TASK INSTRUCTIONS => Although the records contain pictures, the copy must not; reproduce everything else in them exactly.

DATA EXTRACT =>
·····
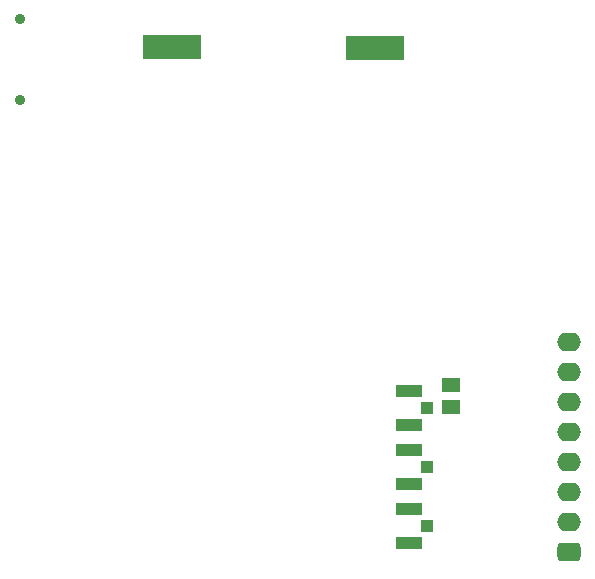
<source format=gbr>
G04*
G04 #@! TF.GenerationSoftware,Altium Limited,Altium Designer,25.8.1 (18)*
G04*
G04 Layer_Color=255*
%FSLAX25Y25*%
%MOIN*%
G70*
G04*
G04 #@! TF.SameCoordinates,A86E57CF-C6E6-4710-AEDF-4A901DF70E31*
G04*
G04*
G04 #@! TF.FilePolarity,Positive*
G04*
G01*
G75*
%ADD21R,0.06299X0.05118*%
%ADD25R,0.19685X0.07874*%
%ADD28R,0.08661X0.04134*%
%ADD39R,0.04134X0.03937*%
%ADD43R,0.19685X0.07874*%
%ADD59C,0.03543*%
%ADD71O,0.07874X0.06299*%
G04:AMPARAMS|DCode=72|XSize=62.99mil|YSize=78.74mil|CornerRadius=15.75mil|HoleSize=0mil|Usage=FLASHONLY|Rotation=90.000|XOffset=0mil|YOffset=0mil|HoleType=Round|Shape=RoundedRectangle|*
%AMROUNDEDRECTD72*
21,1,0.06299,0.04724,0,0,90.0*
21,1,0.03150,0.07874,0,0,90.0*
1,1,0.03150,0.02362,0.01575*
1,1,0.03150,0.02362,-0.01575*
1,1,0.03150,-0.02362,-0.01575*
1,1,0.03150,-0.02362,0.01575*
%
%ADD72ROUNDEDRECTD72*%
D21*
X151575Y70669D02*
D03*
Y63189D02*
D03*
D25*
X126390Y182852D02*
D03*
D28*
X137795Y49114D02*
D03*
Y37500D02*
D03*
Y57185D02*
D03*
Y68799D02*
D03*
Y17815D02*
D03*
Y29429D02*
D03*
D39*
X143799Y43307D02*
D03*
Y23622D02*
D03*
Y62992D02*
D03*
D43*
X58650Y183289D02*
D03*
D59*
X7874Y165748D02*
D03*
Y192520D02*
D03*
D71*
X190945Y84803D02*
D03*
Y24803D02*
D03*
Y74803D02*
D03*
Y64803D02*
D03*
Y44803D02*
D03*
Y54803D02*
D03*
Y34803D02*
D03*
D72*
Y14803D02*
D03*
M02*

</source>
·····
SOLUTION TO THIS TASK =>
<source format=gbr>
G04*
G04 #@! TF.GenerationSoftware,Altium Limited,Altium Designer,25.8.1 (18)*
G04*
G04 Layer_Color=255*
%FSLAX25Y25*%
%MOIN*%
G70*
G04*
G04 #@! TF.SameCoordinates,A86E57CF-C6E6-4710-AEDF-4A901DF70E31*
G04*
G04*
G04 #@! TF.FilePolarity,Positive*
G04*
G01*
G75*
%ADD21R,0.06299X0.05118*%
%ADD25R,0.19685X0.07874*%
%ADD28R,0.08661X0.04134*%
%ADD39R,0.04134X0.03937*%
%ADD43R,0.19685X0.07874*%
%ADD59C,0.03543*%
%ADD71O,0.07874X0.06299*%
G04:AMPARAMS|DCode=72|XSize=62.99mil|YSize=78.74mil|CornerRadius=15.75mil|HoleSize=0mil|Usage=FLASHONLY|Rotation=90.000|XOffset=0mil|YOffset=0mil|HoleType=Round|Shape=RoundedRectangle|*
%AMROUNDEDRECTD72*
21,1,0.06299,0.04724,0,0,90.0*
21,1,0.03150,0.07874,0,0,90.0*
1,1,0.03150,0.02362,0.01575*
1,1,0.03150,0.02362,-0.01575*
1,1,0.03150,-0.02362,-0.01575*
1,1,0.03150,-0.02362,0.01575*
%
%ADD72ROUNDEDRECTD72*%
D21*
X151575Y70669D02*
D03*
Y63189D02*
D03*
D25*
X126390Y182852D02*
D03*
D28*
X137795Y49114D02*
D03*
Y37500D02*
D03*
Y57185D02*
D03*
Y68799D02*
D03*
Y17815D02*
D03*
Y29429D02*
D03*
D39*
X143799Y43307D02*
D03*
Y23622D02*
D03*
Y62992D02*
D03*
D43*
X58650Y183289D02*
D03*
D59*
X7874Y165748D02*
D03*
Y192520D02*
D03*
D71*
X190945Y84803D02*
D03*
Y24803D02*
D03*
Y74803D02*
D03*
Y64803D02*
D03*
Y44803D02*
D03*
Y54803D02*
D03*
Y34803D02*
D03*
D72*
Y14803D02*
D03*
M02*

</source>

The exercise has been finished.